Attraverso un Crocevia Fatato i nostri passano alla Selva Fatata per trovare la chiave del portale. Vengono subito accolti da gnomi deformi ballerini (Korred) e dei loro amici scivolosi (quickling), che li attaccano, ma ne vengono facilmente a capo (si dice?). Incontrano poi dei satiri, che li indirizzano verso un gruppo di Spriggan. Vashtar scommette con i satiri 100 monete d’oro che il gruppo riuscirà a sconfiggere gli spriggan, e vince. Gli spriggan erano effettivamente in possesso della chiave del portale ma i satiri, pagata la scommessa, reclamano la chiave per loro. I nostri li sconfiggono lasciandone in vita due, dai quali apprendono che la chiave, custodita dai satiri per conto della Principessa della Foresta, era stata loro rubata dagli Spriggan, che i satiri non potevano attaccare in virtù di un antico accordo.

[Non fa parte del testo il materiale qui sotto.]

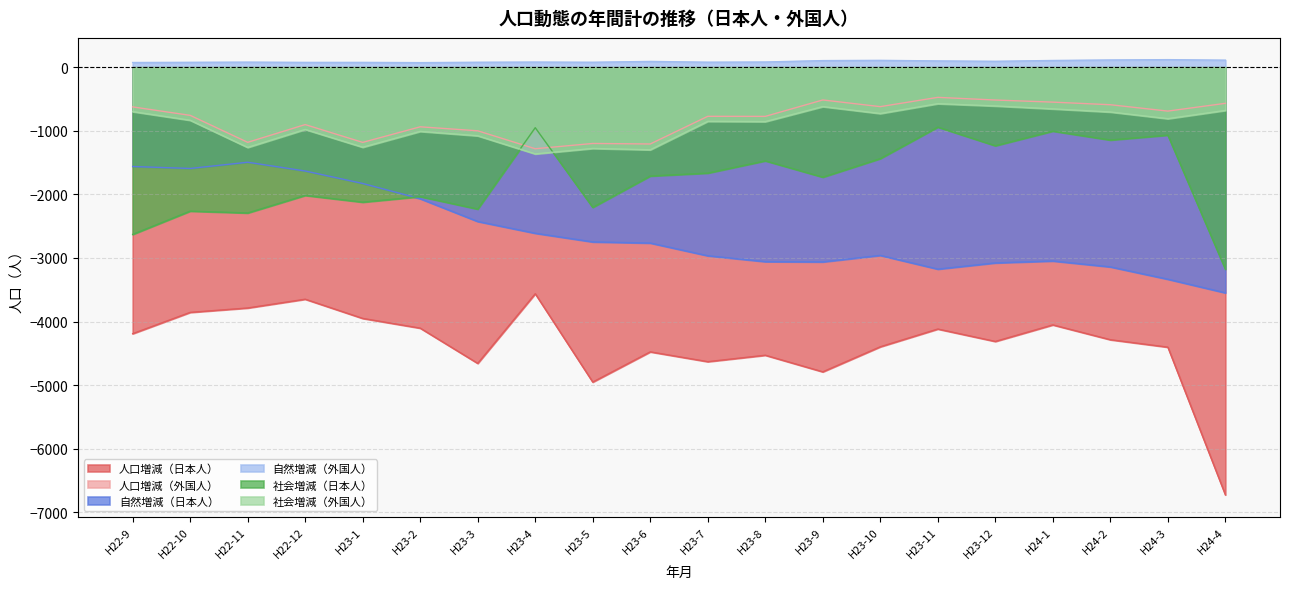

True or false: 社会増減（外国人） has a value of -238 at H23-2.

False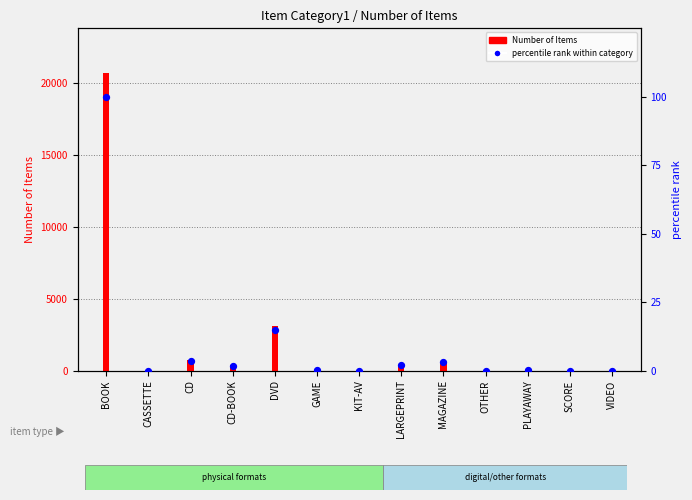

What are all the series names shown in the legend?

Number of Items, percentile rank within category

Tornati del mondo, scoprono che i Porti Interni (in uno dei quali è ormeggiato il loro sottomarino) sono stati attaccati dagli Sahuagin. Liberato il sottomarino e interrogato uno Sahugin (che dice di aver agito per ordine del Barone della città degli Sahuagin sotto l’isola), i nostri si apprestano ad aprire il portale e partire alla ricerca di Makh-Sar.

Entrati nel portale, riescono a chiuderlo dietro di essi e arrivano dopo 3 giorni al luogo che nella Selva Fatata corrisponde a Makh-Sar. Trovano un Crocevia Fatato (una formazione di coralli che forma un arco) e vi entrano. Notano subito che non si trovano più sott’acqua, ma all’interno di una bolla d’aria sottomarina che sembra proteggere l’intera città. Sembrano essere nel peristilio della casa in rovina di un nobile eladrin. Esaminando la casa, vedono che è stata saccheggiata tempo fa. Usciti fuori, esaminano un altra casa (nelle stesse condizioni) e, andando verso la Torre che sovrasta la città, incontrano una pattuglia di demoni (un mezzoloth e cinque demoni rosicchiatori). Superate le difficoltà di comunicazione, il mezzoloth si mostra disponibile ad accompagnarli indenni ai Labirinti, con gli schiavi, in cambio di 200 mo. Dal mezzoloth imparano che nella Torre risiede il Signore di Makh-Sar e che non tutte le case nobili sono disabitate. Decidono poi di attaccarlo, sconfiggendolo insieme alla sua truppa.